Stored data
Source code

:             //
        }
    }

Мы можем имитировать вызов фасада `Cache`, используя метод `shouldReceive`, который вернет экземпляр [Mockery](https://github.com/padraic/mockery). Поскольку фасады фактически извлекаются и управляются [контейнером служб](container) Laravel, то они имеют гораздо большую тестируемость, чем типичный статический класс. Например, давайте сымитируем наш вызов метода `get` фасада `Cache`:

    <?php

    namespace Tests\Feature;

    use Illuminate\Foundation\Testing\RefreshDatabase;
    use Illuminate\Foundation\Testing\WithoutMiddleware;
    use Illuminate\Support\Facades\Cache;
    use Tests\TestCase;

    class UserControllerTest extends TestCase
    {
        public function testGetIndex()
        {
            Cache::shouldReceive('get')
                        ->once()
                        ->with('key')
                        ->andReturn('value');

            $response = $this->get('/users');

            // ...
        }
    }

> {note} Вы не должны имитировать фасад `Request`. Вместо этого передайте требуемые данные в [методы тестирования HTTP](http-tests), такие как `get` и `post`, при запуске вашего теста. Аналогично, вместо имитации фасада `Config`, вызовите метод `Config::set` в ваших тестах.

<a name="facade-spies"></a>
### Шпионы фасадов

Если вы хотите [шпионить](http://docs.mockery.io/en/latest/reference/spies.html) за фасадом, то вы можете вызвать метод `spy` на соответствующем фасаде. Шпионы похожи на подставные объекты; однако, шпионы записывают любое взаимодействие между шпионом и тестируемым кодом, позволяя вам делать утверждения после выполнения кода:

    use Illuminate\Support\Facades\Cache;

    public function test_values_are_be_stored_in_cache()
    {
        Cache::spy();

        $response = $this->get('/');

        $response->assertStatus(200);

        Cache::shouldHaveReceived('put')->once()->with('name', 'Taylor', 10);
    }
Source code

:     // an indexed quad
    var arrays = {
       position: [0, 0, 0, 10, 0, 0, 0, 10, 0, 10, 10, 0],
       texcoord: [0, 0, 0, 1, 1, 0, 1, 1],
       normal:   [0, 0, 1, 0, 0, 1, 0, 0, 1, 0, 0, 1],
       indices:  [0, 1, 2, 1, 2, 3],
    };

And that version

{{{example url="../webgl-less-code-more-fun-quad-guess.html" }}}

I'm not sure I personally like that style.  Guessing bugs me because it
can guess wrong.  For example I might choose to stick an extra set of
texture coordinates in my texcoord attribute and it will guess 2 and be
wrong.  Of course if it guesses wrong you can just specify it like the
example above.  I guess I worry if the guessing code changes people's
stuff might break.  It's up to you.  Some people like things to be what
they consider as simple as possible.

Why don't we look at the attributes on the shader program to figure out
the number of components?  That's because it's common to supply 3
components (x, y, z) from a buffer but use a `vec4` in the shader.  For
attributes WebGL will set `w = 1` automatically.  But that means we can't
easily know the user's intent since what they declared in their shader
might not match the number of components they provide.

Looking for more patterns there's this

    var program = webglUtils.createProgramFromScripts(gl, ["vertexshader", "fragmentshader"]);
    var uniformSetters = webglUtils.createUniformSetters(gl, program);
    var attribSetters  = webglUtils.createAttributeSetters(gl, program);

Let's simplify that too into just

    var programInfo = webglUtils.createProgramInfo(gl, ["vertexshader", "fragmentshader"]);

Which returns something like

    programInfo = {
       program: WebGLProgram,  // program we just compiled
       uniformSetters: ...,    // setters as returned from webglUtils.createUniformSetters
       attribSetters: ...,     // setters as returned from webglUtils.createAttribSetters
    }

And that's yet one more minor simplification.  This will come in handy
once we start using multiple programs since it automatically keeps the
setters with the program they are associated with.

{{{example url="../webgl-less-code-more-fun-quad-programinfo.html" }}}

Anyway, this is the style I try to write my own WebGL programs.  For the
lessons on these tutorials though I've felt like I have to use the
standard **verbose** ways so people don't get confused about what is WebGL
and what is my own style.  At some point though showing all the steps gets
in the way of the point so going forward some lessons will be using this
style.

ACTION ITEM: All that is needed is the number of lines above in which the string "returned" appears.

REPLY: 2